TASKS AND EXERCISES:
1 - Return the passage on classifying code comments word for word, from "The paper aims" to "also been published.".
2 - Carry the passage on research into code comment classification forward from its last sentence.

BEGIN PROVIDED TEXT

The paper aims to show that models like these can be good starting points in approaching a
problem like this, and further complex models can be built upon these, with, of course, keeping
the factor of overfitting in mind. The paper


2. Related Works
Several research works have been done to classify code comments, and different papers have
also been published.
Yoann Padioleau et. al. showed that there exist many different classes of comments, each
serving a different purpose [6].

   Luca Pascarella et. al. worked on classifying Java comments based on their use cases and
types [7] where they used random forests and multinomial naïve bayes classifier to distinguish
between the different commonly occuring types of code comments.
Similarly, Jingyi Zhang et. al. classified comments based on their use cases and types [8] where
they used decision trees and multinomial naïve bayes classifier to distinguish between the
different commonly occuring types of code comments.

   Yusuke Shinyama et. al. have analysed different type of code comments in Java and
Python to get details about the working of the code at a microscopic level using methods
like decision tree to identify explanatory comments with 60% precision and 80% percent recall [9].

END PROVIDED TEXT
BEGIN PROVIDED MATERIAL

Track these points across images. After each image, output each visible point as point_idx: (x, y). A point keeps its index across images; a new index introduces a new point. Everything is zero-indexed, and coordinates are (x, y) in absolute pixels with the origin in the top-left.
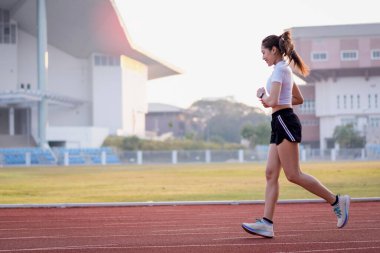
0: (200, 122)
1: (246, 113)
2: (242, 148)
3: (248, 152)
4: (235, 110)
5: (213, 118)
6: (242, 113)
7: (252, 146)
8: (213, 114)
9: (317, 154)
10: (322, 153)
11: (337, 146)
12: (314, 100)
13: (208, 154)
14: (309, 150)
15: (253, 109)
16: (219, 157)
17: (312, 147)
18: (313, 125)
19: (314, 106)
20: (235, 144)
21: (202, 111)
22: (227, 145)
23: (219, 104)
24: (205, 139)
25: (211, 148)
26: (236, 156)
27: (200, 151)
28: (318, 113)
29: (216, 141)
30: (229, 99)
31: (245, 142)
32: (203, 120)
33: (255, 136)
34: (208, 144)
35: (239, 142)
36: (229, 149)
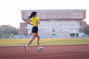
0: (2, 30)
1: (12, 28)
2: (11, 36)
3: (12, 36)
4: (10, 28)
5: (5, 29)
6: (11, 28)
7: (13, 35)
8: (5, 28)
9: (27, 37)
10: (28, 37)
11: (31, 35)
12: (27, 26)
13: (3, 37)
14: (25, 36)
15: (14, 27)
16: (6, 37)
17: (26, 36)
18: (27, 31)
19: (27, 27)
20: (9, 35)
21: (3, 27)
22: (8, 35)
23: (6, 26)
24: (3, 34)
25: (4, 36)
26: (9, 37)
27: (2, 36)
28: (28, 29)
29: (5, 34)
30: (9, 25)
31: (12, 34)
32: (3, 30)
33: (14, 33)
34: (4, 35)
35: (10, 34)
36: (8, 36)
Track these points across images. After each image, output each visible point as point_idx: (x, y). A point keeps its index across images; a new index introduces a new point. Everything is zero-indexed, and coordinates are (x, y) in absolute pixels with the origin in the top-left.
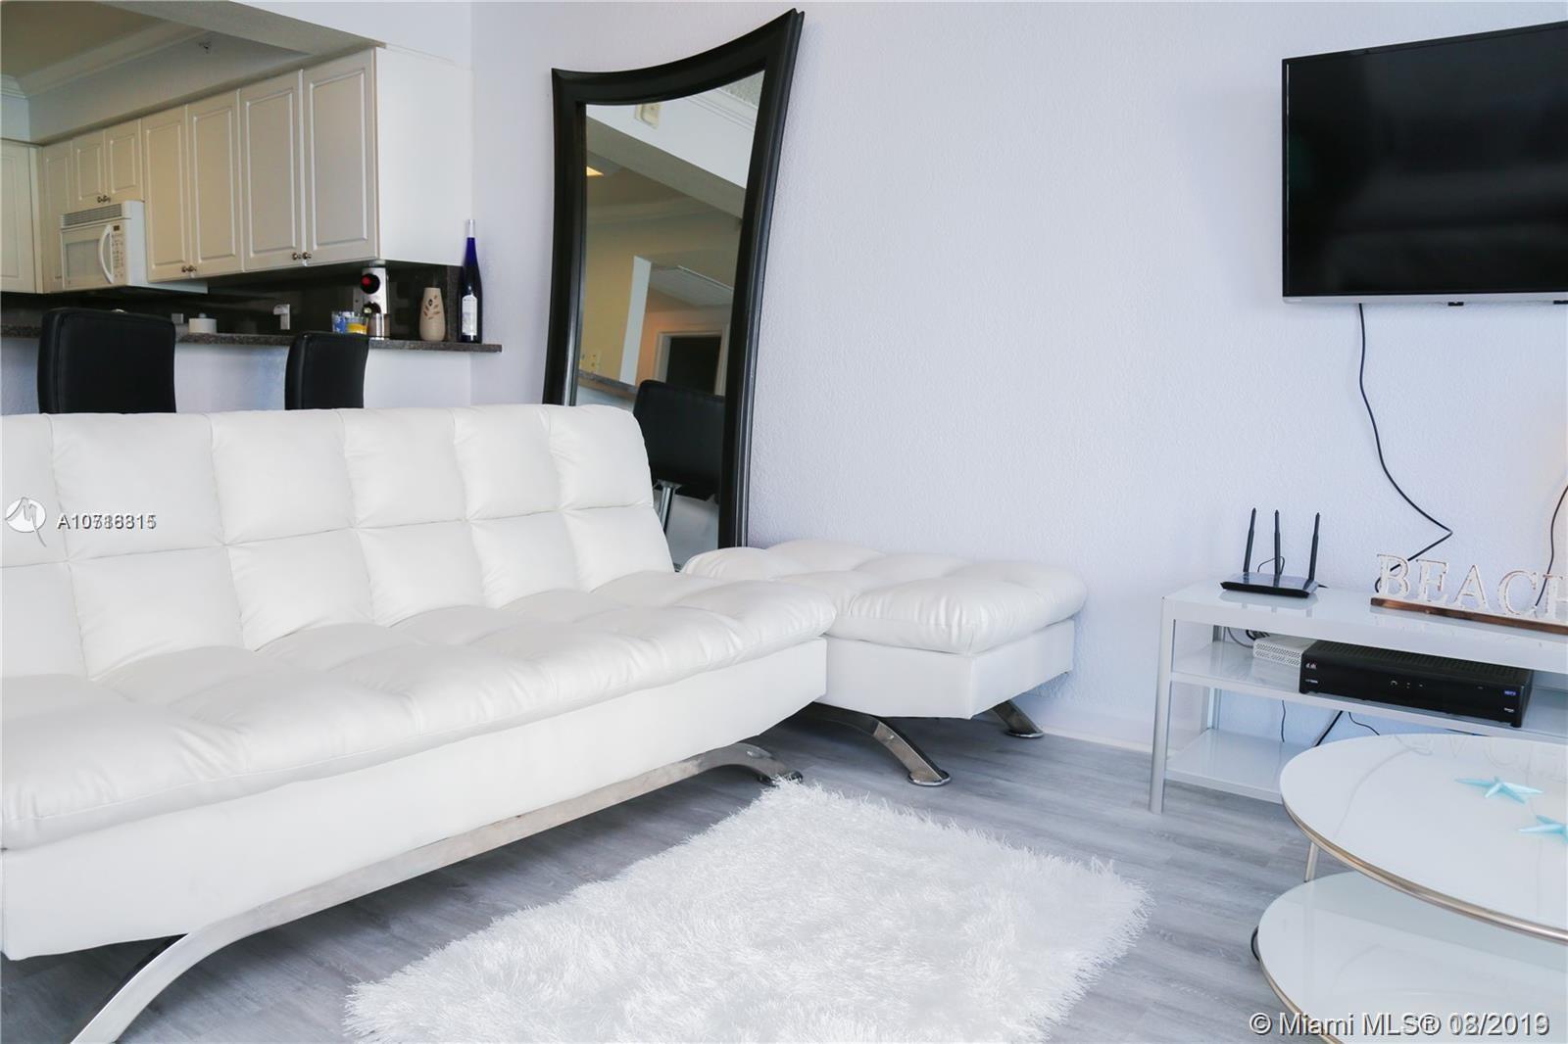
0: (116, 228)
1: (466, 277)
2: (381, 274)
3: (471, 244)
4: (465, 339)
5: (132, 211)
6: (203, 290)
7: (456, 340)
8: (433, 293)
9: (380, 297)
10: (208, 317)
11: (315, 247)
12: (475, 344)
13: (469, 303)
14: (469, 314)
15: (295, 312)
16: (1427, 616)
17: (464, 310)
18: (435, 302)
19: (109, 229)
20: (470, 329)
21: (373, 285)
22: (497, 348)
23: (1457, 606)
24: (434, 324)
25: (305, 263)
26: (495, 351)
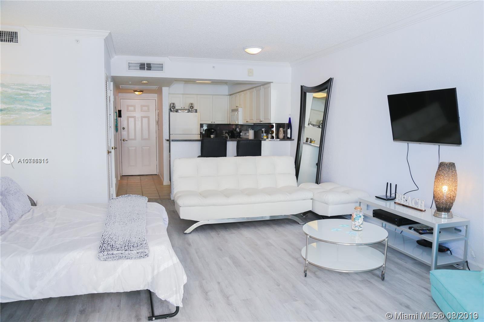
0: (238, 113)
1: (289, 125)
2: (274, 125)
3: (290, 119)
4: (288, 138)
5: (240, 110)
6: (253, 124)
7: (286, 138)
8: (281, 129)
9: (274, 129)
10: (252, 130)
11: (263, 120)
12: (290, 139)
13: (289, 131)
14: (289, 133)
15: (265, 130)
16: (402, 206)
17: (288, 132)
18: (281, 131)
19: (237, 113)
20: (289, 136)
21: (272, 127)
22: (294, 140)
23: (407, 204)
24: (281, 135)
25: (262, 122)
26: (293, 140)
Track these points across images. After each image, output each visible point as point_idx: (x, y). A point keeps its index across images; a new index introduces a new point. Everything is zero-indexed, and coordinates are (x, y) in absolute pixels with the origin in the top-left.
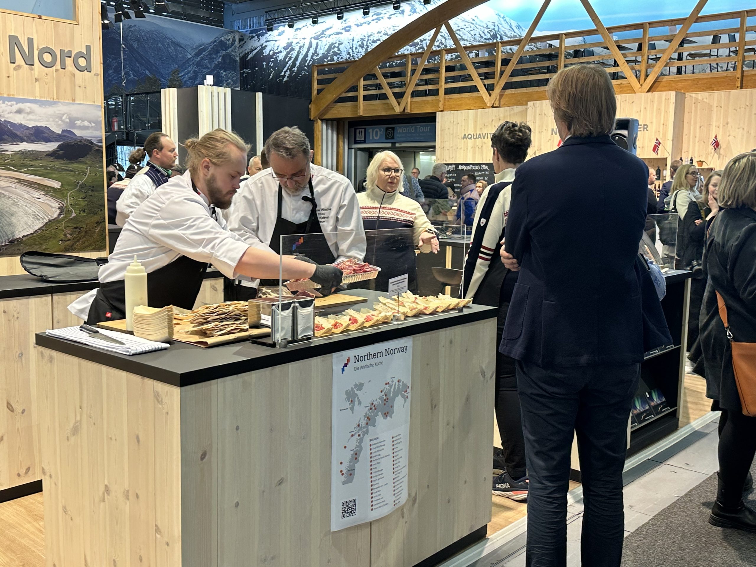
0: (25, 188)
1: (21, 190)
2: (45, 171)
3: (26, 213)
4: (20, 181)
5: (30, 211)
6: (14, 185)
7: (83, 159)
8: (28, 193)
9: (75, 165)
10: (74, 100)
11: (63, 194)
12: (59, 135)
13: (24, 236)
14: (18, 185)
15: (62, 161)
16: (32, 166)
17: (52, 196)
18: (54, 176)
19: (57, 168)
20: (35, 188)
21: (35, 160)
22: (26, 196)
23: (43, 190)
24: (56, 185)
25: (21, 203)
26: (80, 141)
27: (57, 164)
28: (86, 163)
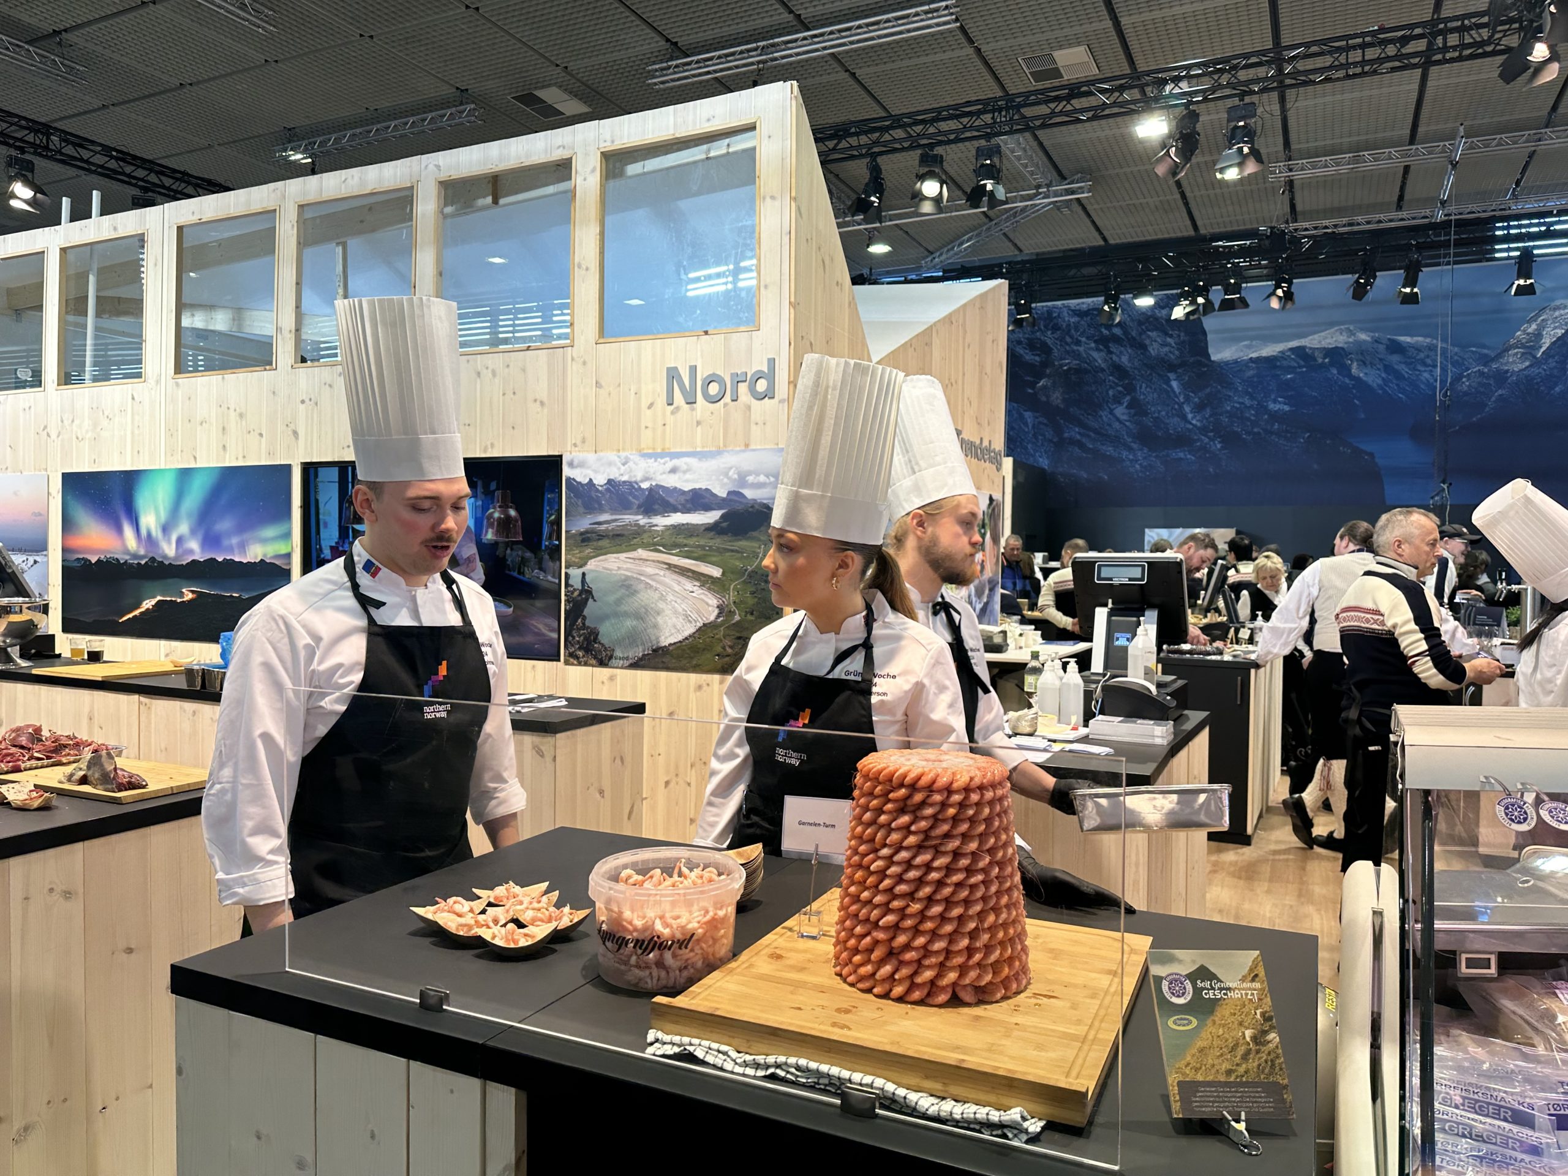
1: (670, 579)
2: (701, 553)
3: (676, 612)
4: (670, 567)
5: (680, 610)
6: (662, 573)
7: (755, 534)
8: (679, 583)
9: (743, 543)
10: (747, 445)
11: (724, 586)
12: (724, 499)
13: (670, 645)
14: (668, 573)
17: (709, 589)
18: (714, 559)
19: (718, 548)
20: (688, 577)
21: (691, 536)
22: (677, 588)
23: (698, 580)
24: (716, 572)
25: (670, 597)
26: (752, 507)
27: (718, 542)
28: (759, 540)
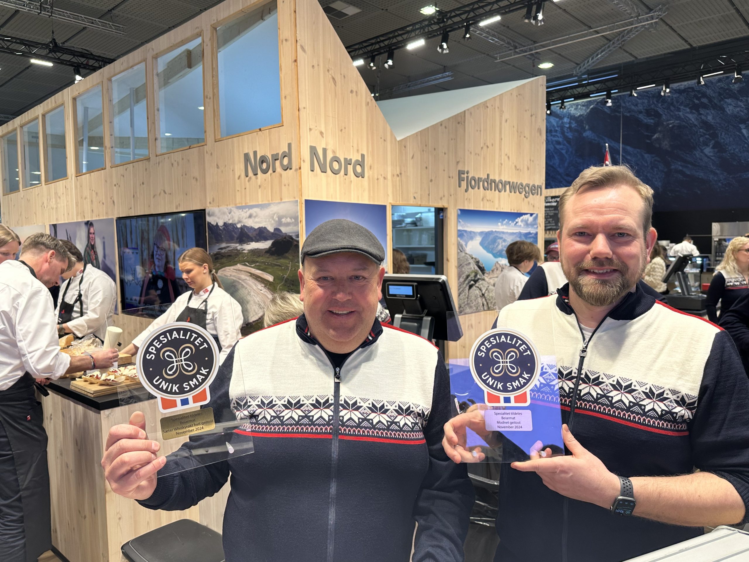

END PROVIDED MATERIAL

RESPONSES FOR EACH TASK:
1 -
The paper aims to show that models like these can be good starting points in approaching a
problem like this, and further complex models can be built upon these, with, of course, keeping
the factor of overfitting in mind. The paper


2. Related Works
Several research works have been done to classify code comments, and different papers have
also been published.

2 -
   Srijoni Majumdar et. al. have worked on evaluating the quality and usefulness of comments
in being able to make the relevant code more comprehensible [10] where they use neural
networks to achieve precision and recall scores of 86.27% and 86.42%, respectively.

  Mohammed Masudur Rahman, et. al. worked on evaluating usefulness of comments in code
review [11] where they used textual features along with developer experience.

   Pooja Rani et. al. have looked at classifying comments of multiple languages, and the
differences that appear among the types of comments in those different languages [12].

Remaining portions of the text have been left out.